====== Available data
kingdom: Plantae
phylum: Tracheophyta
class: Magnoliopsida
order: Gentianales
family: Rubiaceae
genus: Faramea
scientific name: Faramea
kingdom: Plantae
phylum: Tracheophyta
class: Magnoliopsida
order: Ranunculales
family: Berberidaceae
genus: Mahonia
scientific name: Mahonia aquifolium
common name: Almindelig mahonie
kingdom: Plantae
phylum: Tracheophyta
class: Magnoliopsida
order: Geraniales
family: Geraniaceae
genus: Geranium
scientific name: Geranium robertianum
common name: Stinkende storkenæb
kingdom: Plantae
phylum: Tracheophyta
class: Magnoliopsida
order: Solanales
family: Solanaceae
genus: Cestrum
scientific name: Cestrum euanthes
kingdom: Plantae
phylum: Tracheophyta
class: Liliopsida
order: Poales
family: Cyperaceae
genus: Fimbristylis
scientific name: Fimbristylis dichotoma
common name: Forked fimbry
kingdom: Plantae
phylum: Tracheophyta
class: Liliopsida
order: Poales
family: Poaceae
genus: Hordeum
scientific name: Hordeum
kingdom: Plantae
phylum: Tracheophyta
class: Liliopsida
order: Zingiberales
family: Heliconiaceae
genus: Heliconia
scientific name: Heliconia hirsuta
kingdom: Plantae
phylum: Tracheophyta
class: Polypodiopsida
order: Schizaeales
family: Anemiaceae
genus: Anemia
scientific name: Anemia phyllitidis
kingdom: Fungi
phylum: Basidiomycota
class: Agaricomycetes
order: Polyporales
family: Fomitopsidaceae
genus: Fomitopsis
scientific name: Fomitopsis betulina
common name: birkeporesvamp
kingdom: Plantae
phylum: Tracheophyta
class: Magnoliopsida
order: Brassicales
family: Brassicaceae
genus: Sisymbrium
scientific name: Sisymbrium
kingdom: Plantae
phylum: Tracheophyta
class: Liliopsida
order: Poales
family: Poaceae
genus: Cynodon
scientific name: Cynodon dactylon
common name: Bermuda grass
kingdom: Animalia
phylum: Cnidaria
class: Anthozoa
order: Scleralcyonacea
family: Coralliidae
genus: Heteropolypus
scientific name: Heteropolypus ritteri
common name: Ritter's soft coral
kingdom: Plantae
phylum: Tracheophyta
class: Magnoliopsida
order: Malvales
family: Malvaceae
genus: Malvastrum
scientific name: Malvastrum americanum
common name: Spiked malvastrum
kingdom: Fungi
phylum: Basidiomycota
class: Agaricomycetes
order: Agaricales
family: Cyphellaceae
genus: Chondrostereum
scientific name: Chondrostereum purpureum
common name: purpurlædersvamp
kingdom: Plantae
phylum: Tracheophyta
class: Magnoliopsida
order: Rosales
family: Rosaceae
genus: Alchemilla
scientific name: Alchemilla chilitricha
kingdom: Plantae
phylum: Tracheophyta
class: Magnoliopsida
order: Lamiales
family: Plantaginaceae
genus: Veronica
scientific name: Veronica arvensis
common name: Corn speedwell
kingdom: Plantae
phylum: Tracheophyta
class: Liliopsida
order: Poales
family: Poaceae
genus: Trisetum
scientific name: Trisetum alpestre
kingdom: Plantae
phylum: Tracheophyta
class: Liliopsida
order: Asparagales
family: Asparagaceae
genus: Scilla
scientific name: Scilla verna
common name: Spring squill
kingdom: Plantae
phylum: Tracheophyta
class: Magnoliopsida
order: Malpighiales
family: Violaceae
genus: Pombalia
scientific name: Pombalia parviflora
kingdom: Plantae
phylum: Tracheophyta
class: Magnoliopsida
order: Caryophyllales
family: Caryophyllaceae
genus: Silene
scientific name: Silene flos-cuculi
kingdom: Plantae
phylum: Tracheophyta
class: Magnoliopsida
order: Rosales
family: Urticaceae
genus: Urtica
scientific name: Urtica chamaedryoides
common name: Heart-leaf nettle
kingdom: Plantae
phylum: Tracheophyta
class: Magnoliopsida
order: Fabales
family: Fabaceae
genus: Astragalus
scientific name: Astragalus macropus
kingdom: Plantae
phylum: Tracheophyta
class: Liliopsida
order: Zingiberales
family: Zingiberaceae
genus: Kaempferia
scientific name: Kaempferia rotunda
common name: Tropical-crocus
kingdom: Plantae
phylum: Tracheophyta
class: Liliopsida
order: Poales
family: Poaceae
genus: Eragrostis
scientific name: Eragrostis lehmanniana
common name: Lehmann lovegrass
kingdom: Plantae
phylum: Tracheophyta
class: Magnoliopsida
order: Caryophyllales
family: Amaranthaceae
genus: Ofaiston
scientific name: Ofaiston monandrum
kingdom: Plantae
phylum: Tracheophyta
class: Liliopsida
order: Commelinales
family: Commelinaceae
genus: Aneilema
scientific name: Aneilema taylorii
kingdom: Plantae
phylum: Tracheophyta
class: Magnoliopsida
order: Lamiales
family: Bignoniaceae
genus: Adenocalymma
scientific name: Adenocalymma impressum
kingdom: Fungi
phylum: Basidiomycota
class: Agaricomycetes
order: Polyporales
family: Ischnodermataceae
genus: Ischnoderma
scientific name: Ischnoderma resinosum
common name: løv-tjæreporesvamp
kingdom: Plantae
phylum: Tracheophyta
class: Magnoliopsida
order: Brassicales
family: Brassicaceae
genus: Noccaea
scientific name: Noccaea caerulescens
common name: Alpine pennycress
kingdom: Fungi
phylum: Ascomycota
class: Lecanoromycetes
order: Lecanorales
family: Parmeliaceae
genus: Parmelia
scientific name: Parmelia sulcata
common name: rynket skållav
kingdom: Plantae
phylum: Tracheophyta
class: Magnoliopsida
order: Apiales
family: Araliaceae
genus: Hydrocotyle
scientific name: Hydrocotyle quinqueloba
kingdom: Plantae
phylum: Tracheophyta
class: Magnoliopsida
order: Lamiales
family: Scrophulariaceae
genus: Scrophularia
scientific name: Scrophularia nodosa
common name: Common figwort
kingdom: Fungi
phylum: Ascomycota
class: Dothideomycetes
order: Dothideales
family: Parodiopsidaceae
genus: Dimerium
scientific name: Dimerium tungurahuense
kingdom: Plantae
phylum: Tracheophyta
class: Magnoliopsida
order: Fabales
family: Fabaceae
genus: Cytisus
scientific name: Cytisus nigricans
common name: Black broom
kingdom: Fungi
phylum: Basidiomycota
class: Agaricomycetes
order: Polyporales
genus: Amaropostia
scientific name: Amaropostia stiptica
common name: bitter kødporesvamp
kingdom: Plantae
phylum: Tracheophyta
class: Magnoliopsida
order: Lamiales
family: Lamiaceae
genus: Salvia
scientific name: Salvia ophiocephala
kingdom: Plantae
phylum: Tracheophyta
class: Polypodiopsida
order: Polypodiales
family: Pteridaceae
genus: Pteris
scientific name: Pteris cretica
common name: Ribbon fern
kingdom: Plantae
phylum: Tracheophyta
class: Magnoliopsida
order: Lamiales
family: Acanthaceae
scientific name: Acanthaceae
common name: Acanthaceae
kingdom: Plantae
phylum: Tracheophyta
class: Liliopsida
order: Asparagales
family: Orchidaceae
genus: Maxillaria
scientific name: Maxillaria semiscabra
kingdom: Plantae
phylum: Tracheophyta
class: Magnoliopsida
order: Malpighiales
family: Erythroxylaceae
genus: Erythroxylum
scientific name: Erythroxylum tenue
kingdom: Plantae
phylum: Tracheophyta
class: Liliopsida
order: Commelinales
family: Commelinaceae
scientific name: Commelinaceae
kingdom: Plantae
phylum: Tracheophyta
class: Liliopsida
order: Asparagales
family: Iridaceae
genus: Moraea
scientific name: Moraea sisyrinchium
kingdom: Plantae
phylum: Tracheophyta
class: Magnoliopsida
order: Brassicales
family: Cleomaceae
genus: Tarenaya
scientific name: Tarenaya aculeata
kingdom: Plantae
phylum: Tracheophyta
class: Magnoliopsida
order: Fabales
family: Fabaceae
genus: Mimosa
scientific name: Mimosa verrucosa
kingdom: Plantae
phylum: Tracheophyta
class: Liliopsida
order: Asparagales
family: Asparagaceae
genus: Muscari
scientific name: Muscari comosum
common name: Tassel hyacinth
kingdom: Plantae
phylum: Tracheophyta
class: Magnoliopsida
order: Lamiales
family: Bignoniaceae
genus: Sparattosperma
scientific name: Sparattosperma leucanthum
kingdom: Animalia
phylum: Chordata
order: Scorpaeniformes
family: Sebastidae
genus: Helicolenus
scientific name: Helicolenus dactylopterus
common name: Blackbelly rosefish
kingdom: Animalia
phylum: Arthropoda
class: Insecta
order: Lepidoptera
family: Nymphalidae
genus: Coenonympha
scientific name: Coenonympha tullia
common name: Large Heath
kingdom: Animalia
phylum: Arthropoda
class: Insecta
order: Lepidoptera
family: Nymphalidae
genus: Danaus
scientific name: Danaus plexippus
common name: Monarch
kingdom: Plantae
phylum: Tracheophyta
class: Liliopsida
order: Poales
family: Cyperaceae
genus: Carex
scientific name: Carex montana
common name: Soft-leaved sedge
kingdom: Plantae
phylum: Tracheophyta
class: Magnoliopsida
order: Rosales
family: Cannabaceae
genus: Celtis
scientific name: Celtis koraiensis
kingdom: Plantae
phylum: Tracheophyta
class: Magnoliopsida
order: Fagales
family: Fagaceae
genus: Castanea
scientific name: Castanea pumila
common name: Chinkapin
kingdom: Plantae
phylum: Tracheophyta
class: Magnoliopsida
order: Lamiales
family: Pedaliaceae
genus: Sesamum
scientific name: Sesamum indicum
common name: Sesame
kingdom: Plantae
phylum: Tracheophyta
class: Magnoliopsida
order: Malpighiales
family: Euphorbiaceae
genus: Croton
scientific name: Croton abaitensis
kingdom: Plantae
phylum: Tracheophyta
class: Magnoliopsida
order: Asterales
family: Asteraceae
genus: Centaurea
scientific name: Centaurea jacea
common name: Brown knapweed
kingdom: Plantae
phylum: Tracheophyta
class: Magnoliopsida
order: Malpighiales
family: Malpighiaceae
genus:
============
• Exercise aim: Turn the part of the listing that starts with the line containing "scientific name: Ofaiston monandrum" and goes on through the line containing "common name: løv-tjæreporesvamp" into a JSON list of strings, one string per line, with blank lines left out.

• Task output:
[
  "scientific name: Ofaiston monandrum",
  "kingdom: Plantae",
  "phylum: Tracheophyta",
  "class: Liliopsida",
  "order: Commelinales",
  "family: Commelinaceae",
  "genus: Aneilema",
  "scientific name: Aneilema taylorii",
  "kingdom: Plantae",
  "phylum: Tracheophyta",
  "class: Magnoliopsida",
  "order: Lamiales",
  "family: Bignoniaceae",
  "genus: Adenocalymma",
  "scientific name: Adenocalymma impressum",
  "kingdom: Fungi",
  "phylum: Basidiomycota",
  "class: Agaricomycetes",
  "order: Polyporales",
  "family: Ischnodermataceae",
  "genus: Ischnoderma",
  "scientific name: Ischnoderma resinosum",
  "common name: løv-tjæreporesvamp"
]